I had already hit upon my plan. I would offer to go with her to the bus station. I didn’t know where it was in New York but if it was like most cities it probably wasn’t in a safe area. I would insist. She would accept. And then I would tamper with the pace of our journey and cause her to miss her bus. But instead of offering to accompany her, I leaned forward and said, “No. Don’t go. Miss the bus. Stay. Stay with me. We haven’t talked in so long and I don’t know when I’ll be able to see you again.”

She stood up and it felt as if that gesture was duplicated by a replica of her within me, displacing the blood in my mid-section and sending it in a rush to the five outermost points of my body. I forgot I was holding a wineglass and it dropped out of my hands; it landed upright but then it fell down.

Jade watched the mustard-colored carpet absorb the wine. She was nodding her head in that way that sometimes accompanies thought and sometimes means a tentative yes.

“Please,” I said, trying to impress my will on the moments as they flowed away from me, like a child lobbing stones into the sea.

She took a quick gulp of breath and then swallowed. She looked so tired and frightened. A pulse was beating in her forehead; her ears remained an astounding dark red.

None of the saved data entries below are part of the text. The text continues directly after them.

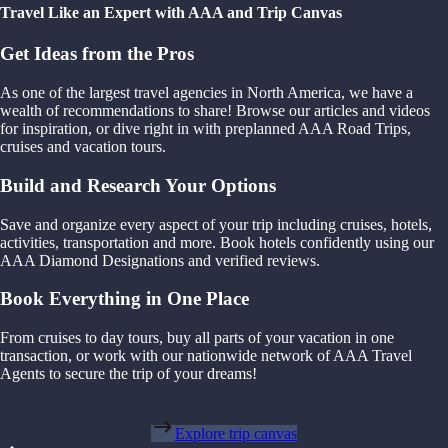
Travel Like an Expert with AAA and Trip Canvas
Get Ideas from the Pros
As one of the largest travel agencies in North America, we have a
wealth of recommendations to share! Browse our articles and videos
for inspiration, or dive right in with preplanned AAA Road Trips,
cruises and vacation tours.
Build and Research Your Options
Save and organize every aspect of your trip including cruises, hotels,
activities, transportation and more. Book hotels confidently using our
AAA Diamond Designations and verified reviews.
Book Everything in One Place
From cruises to day tours, buy all parts of your vacation in one
transaction, or work with our nationwide network of AAA Travel
Agents to secure the trip of your dreams!
Explore trip canvas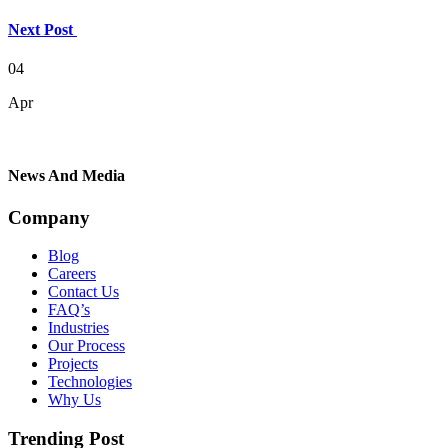
Next Post
04
Apr
News And Media
Company
Blog
Careers
Contact Us
FAQ’s
Industries
Our Process
Projects
Technologies
Why Us
Trending Post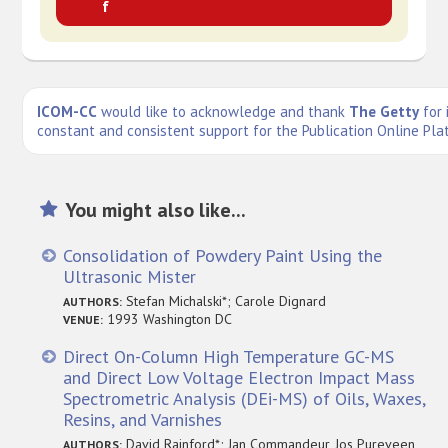
f
ICOM-CC
would like to acknowledge and thank
The Getty
for 
constant and consistent support for the Publication Online Pla
You might also like...
Consolidation of Powdery Paint Using the
Ultrasonic Mister
Stefan Michalski*; Carole Dignard
AUTHORS:
1993 Washington DC
VENUE:
Direct On-Column High Temperature GC-MS
and Direct Low Voltage Electron Impact Mass
Spectrometric Analysis (DEi-MS) of Oils, Waxes,
Resins, and Varnishes
David Rainford*; Jan Commandeur, Jos Pureveen,
AUTHORS: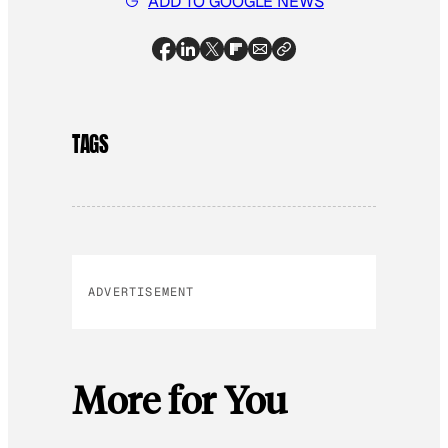
ADD TO GOOGLE NEWS
TAGS
ADVERTISEMENT
More for You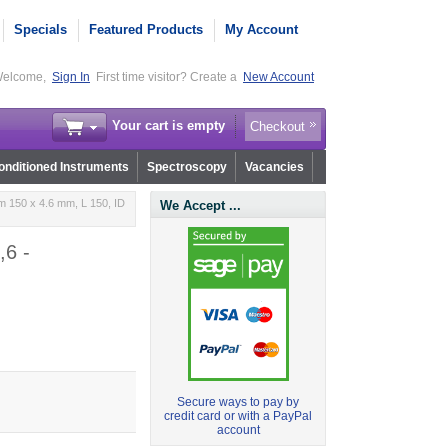
Specials
Featured Products
My Account
elcome,
Sign In
First time visitor? Create a
New Account
Your cart is empty
Checkout
nditioned Instruments
Spectroscopy
Vacancies
 150 x 4.6 mm, L 150, ID
We Accept ...
,6 -
Secure ways to pay by
credit card or with a PayPal
account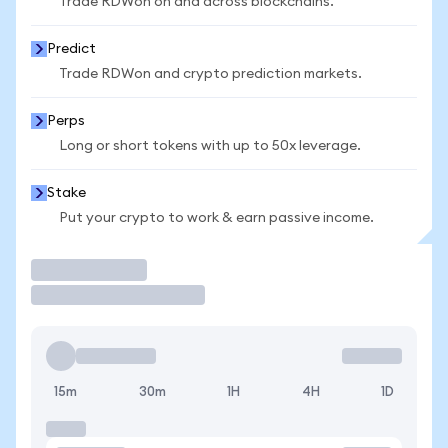
Trade RDWon on and across blockchains.
Predict
Trade RDWon and crypto prediction markets.
Perps
Long or short tokens with up to 50x leverage.
Stake
Put your crypto to work & earn passive income.
Trade
15m
30m
1H
4H
1D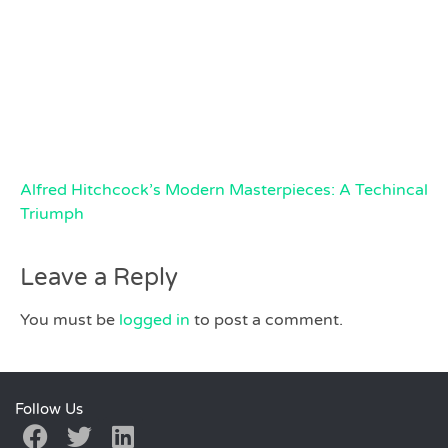
Alfred Hitchcock’s Modern Masterpieces: A Techincal
Triumph
Leave a Reply
You must be
logged in
to post a comment.
Follow Us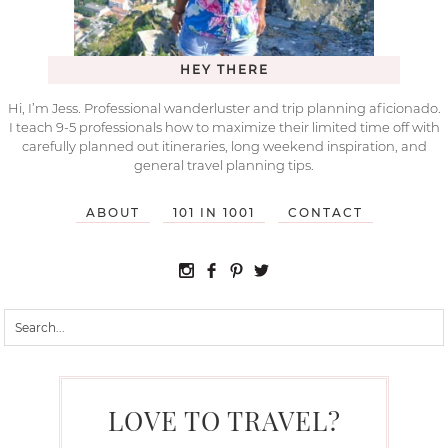
HEY THERE
Hi, I’m Jess. Professional wanderluster and trip planning aficionado.
I teach 9-5 professionals how to maximize their limited time off with
carefully planned out itineraries, long weekend inspiration, and
general travel planning tips.
ABOUT
101 IN 1001
CONTACT
LOVE TO TRAVEL?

“All right,” Jade said, in a careful voice, a voice that only pronounced the words, such as you might do if you were making a recording to teach English. “I better call the bus station and see when the next bus is.”

I thought she was going for the telephone but she took the three steps separating her from the edge of the bed and sat next to me.

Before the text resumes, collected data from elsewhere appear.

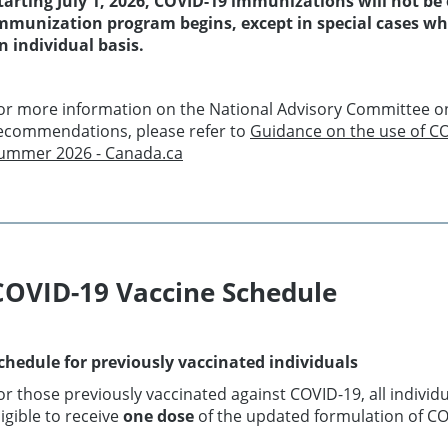
tarting July 1, 2026, COVID-19 immunizations will not be o
mmunization program begins, except in special cases wher
n individual basis.
or more information on the National Advisory Committee o
ecommendations, please refer to
Guidance on the use of CO
ummer 2026 - Canada.ca
COVID-19 Vaccine Schedule
chedule for previously vaccinated individuals
or those previously vaccinated against COVID-19, all indivi
ligible to receive
one dose
of the updated formulation of CO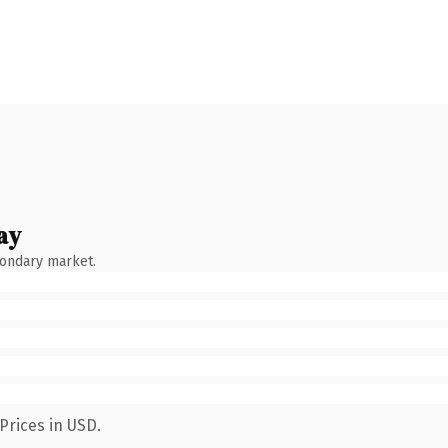
ay
condary market.
Prices in USD.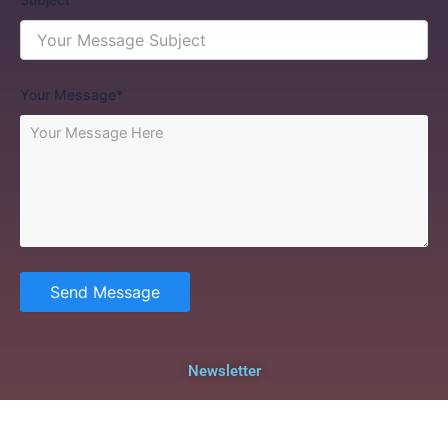
Your Message*
Send Message
Newsletter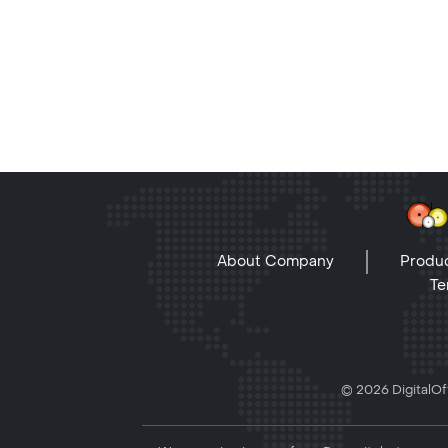
About Company
Produc
Te
© 2026 DigitalOff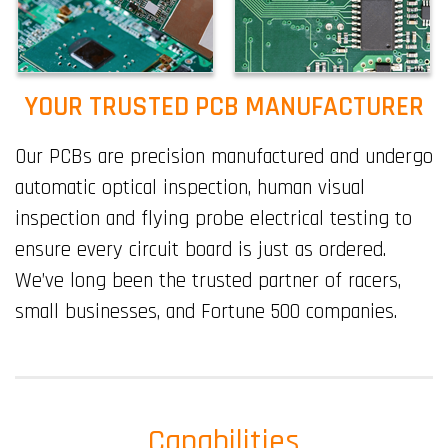
YOUR TRUSTED PCB MANUFACTURER
Our PCBs are precision manufactured and undergo
automatic optical inspection, human visual
inspection and flying probe electrical testing to
ensure every circuit board is just as ordered.
We’ve long been the trusted partner of racers,
small businesses, and Fortune 500 companies.
Capabilities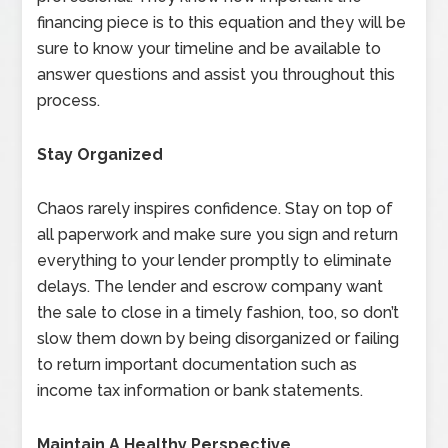
financing piece is to this equation and they will be
sure to know your timeline and be available to
answer questions and assist you throughout this
process.
Stay Organized
Chaos rarely inspires confidence. Stay on top of
all paperwork and make sure you sign and return
everything to your lender promptly to eliminate
delays. The lender and escrow company want
the sale to close in a timely fashion, too, so don’t
slow them down by being disorganized or failing
to return important documentation such as
income tax information or bank statements.
Maintain A Healthy Perspective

I didn’t want to touch her or look at her or do anything to confuse the impulse that had brought her so close to me. I looked straight ahead at the spot she’d been sitting in and I felt her weight shifting. I felt her looking at the side of my face and then she leaned over and rested her forehead on my shoulder.

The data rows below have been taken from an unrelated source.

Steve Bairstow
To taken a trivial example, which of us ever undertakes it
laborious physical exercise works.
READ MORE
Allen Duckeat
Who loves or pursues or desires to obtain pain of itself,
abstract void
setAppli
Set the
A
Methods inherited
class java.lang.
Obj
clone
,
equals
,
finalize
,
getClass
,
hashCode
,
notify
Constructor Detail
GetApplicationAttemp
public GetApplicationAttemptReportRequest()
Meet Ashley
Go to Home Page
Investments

I longed to return the gesture with a caress of my own, but I knew better. I knew she meant more than one thing by her touch. I was someone she used to know who she was seeing on the day of her father’s funeral. It could have meant as little as that. It could have meant even less: exhaustion, sadness, that depletion of spirit that comes when we surrender to another’s will. Ye I was sure it was otherwise. There was something specific and deliberate in her touch. She was not merely laying her head against me. There was life in her muscles, in her neck and shoulders; she was making certain not to lean on me too hard. She was touching me and holding back in a way that seemed wholly calibrated, judging where to touch me and how hard, and that meant that not only was the center of her brow touching me but all of her. It added the dimension of decision to her gesture, of measurement and risk, and that made leaning against me as intimate as touching my face or taking my hand and pressing it against her breast. Moments passed, moments and moments, and it felt as if the whole of her being was concentrated in that stretch of brow that homed in on me, just as the entirety of a singer seems concentrated in her mouth as she hits her highest note.

I couldn’t put my arm around her without causing her to move her head, so I reached over and laid my hand on her leg, just above the knee. I laid it flat, without closing or even curling my fingers, so it wouldn’t seem as if I were trying to take possession of her, or even hold her.

I took measured breaths and tried to ignore my mind’s chaotic bursts of speculation and joy, but even so I was trembling.